Spaghetti Squash with Creamy Marinara

1 6 ounce can tomato sauce

1 6 ounce can tomato paste

3 Tablespoons olive oil

1 teaspoon Italian seasonings

2 cloves garlic

½ teaspoon red pepper flakes

¼ cup butter

1 cup parmesan cheese.

1/3 cup low-fat milk

1 Tablespoon flour

1 spaghetti squash 


 

 

Directions:

1.  Cut the spaghetti squash in half lengthwise and scoop out the seeds and pulp.

2.  Brush the inside lightly with 1 Tablespoon olive oil, and lay the cut side down on a baking sheet.  Bake in a 350 degree oven for 1 hour. 

3.  In a large size fry pan, add 2 Tablespoons olive oil and turn  the heat to medium.

4.  Using the garlic press, crush 2 cloves of garlic into the frying pan.  Stir with a wooden spoon until lightly browned.

3.  Add the tomato paste, tomato sauce, Italian seasonings, red pepper flakes, and 1/2 cup of water.  Continue to simmer for 10 more minutes.

4.  Grate the parmesan cheese.

5.  Add the butter to a medium size sauce pan and melt on medium heat.
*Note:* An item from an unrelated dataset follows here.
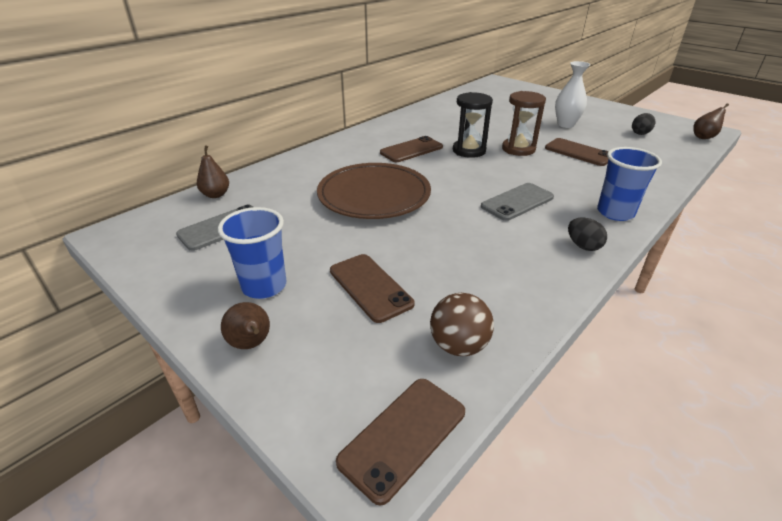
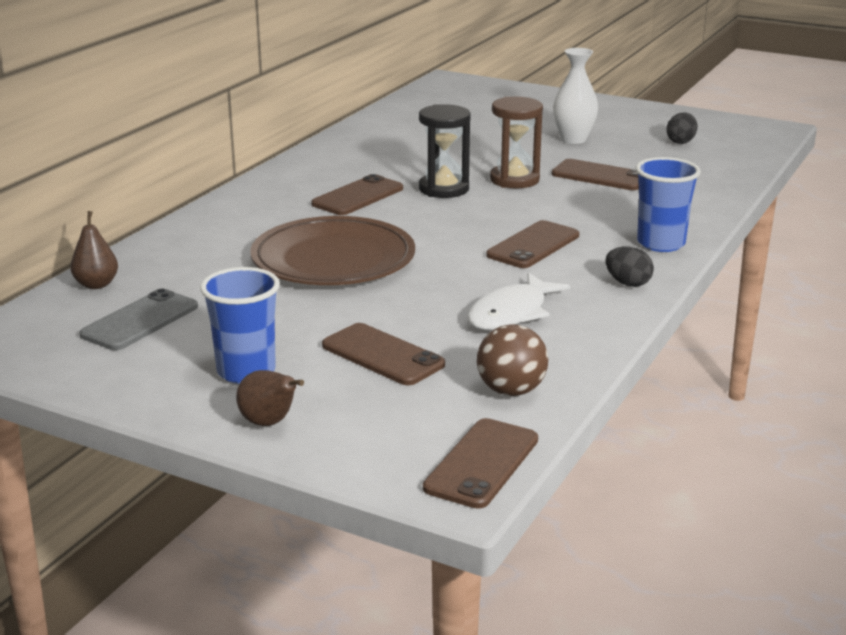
camera: 15 degrees left, 10 degrees down
(483, 261) = (511, 313): none -> white fish
(517, 202) = (533, 245): grey phone -> brown phone
(704, 137) = (766, 139): brown pear -> none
6.  Add the low-fat milk and flour.  Using a whisk, continually stir the mixture on medium high heat until it has thickened.

7.  Turn the heat off and immediately add the parmesan cheese.  Stir until smooth.

8.  Add the mixture to the marinara sauce and stir gently until combined.

9.  Scrape the inside of the spaghetti squash with a fork and mound up on a plate.  Serve topped with the creamy marinara sauce and fresh slices of parmesan cheese.  Yum!